EXTRACTED TEXT>
──────────────────────────────
O’Toole v. Board of Trustees of the South Dakota Retirement System, 2002 SD 77, ¶9, 648 NW2d 342, 345 (internal citations omitted).

DECISION

[¶11.] SDCL 3-18-2[5] gives public employees the right to join labor organizations.  SDCL 3-18-2 also gives public employees the right to designate representatives for the purpose of meeting and negotiating conditions of employment.  Those conditions of employment include “rates of pay, wages, hours of employment, or other conditions of employment.”  SDCL 3-18-3.[6]

[¶12.] However, these statutes do not give public employees the right to engage in negotiations over all issues relating to rates of pay, wages, hours and other conditions of employment.  “[T]he state is different from a private employer inasmuch as it has the unique responsibility to make and implement public policy.  Accordingly, the scope of negotiations in the public sector is more limited than in the private sector.”  Rapid City Education Association v. Rapid City Area School District No. 51-4, 376 NW2d 562, 564 (SD 1985) (citing In re Local 195, IFPTE, AFL-CIO v. State, 443 A2d 187, 191 (NJ 1982)).
──────────────────────────────
MATERIAL SUPPLIED>
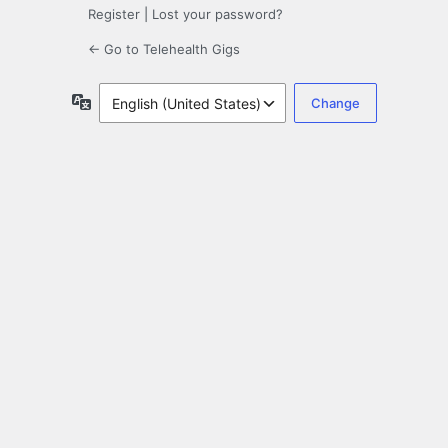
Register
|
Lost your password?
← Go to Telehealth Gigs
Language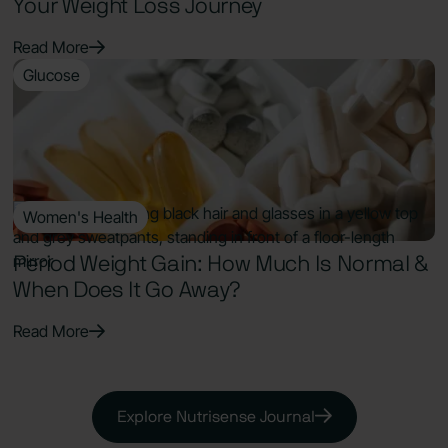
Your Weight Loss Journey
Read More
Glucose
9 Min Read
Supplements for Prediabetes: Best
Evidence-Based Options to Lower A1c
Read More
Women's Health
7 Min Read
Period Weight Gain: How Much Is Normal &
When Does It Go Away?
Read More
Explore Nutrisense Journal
──────────────────────────────
TASKS TO PERFORM>
(a) In the public-employee bargaining ruling, copy everything from "[¶12.] However, these" down to "191 (NJ 1982)).", swapping "private employer" for "private business".
(b) Do these statements agree with the public-employee bargaining ruling? Answer yes or no for each, quoting the words of the ruling that decide it. (i) SDCL 3-18-2 gives public employees the right to join labor organizations. (ii) The scope of negotiations is broader in the public sector than in the private sector. (iii) The Rapid City Education Association case was decided in 1985.
(c) Write what comes next in the public-employee bargaining ruling, starting after its final sentence.
The records have nothing to do with the public-employee bargaining ruling.

OUTPUTS BY TASK>
(a)
[¶12.] However, these statutes do not give public employees the right to engage in negotiations over all issues relating to rates of pay, wages, hours and other conditions of employment.  “[T]he state is different from a private business inasmuch as it has the unique responsibility to make and implement public policy.  Accordingly, the scope of negotiations in the public sector is more limited than in the private sector.”  Rapid City Education Association v. Rapid City Area School District No. 51-4, 376 NW2d 562, 564 (SD 1985) (citing In re Local 195, IFPTE, AFL-CIO v. State, 443 A2d 187, 191 (NJ 1982)).

(b)
(i) Yes: "SDCL 3-18-2[5] gives public employees the right to join labor organizations."
(ii) No: "the scope of negotiations in the public sector is more limited than in the private sector."
(iii) Yes: "376 NW2d 562, 564 (SD 1985)"

(c)
[¶13.] Therefore, to determine whether any issue is mandatorily negotiable in public employment, one must not only determine whether the subject falls within SDCL 3-18-2 and SDCL 3-18-3, but also whether the issue is one properly decided by the political process or by collective negotiations.  Rapid City, 376 NW2d at 562.  In making that determination, the interests of the parties must be balanced to decide whether negotiations will significantly impair the state’s ability to make policy decisions. 

The role of the courts in a scope of negotiations case is to determine, in light of the competing interests of the State and its employees, whether an issue is appropriately decided by the political process or by collective negotiations.  In making this sensitive determination, the mere invocation of abstract categories like “terms and conditions of employment” and “managerial prerogatives” is not helpful.  To determine whether a subject is negotiable, the Court must balance the competing interests by considering the extent to which collective negotiations will impair the determination of governmental policy.  

 

Rapid City, 376 NW2d at 564  (quoting IFPTE, 443 A2d at 191). 

[¶14.] To assist in making that sensitive determination, a three-part test is applied. 

1.      A subject is negotiable only if it intimately and directly affects the work and welfare of public employees.

2.      An item is not negotiable if it has been preempted by statute or regulation.

3.      A topic that affects the work and welfare of public employees is negotiable only if it is a matter on which negotiated agreement would not significantly interfere with the exercise of inherent management prerogatives pertaining to the determination of governmental policy.

Id.  (citing IFPTE, 443 A2d at 190-191).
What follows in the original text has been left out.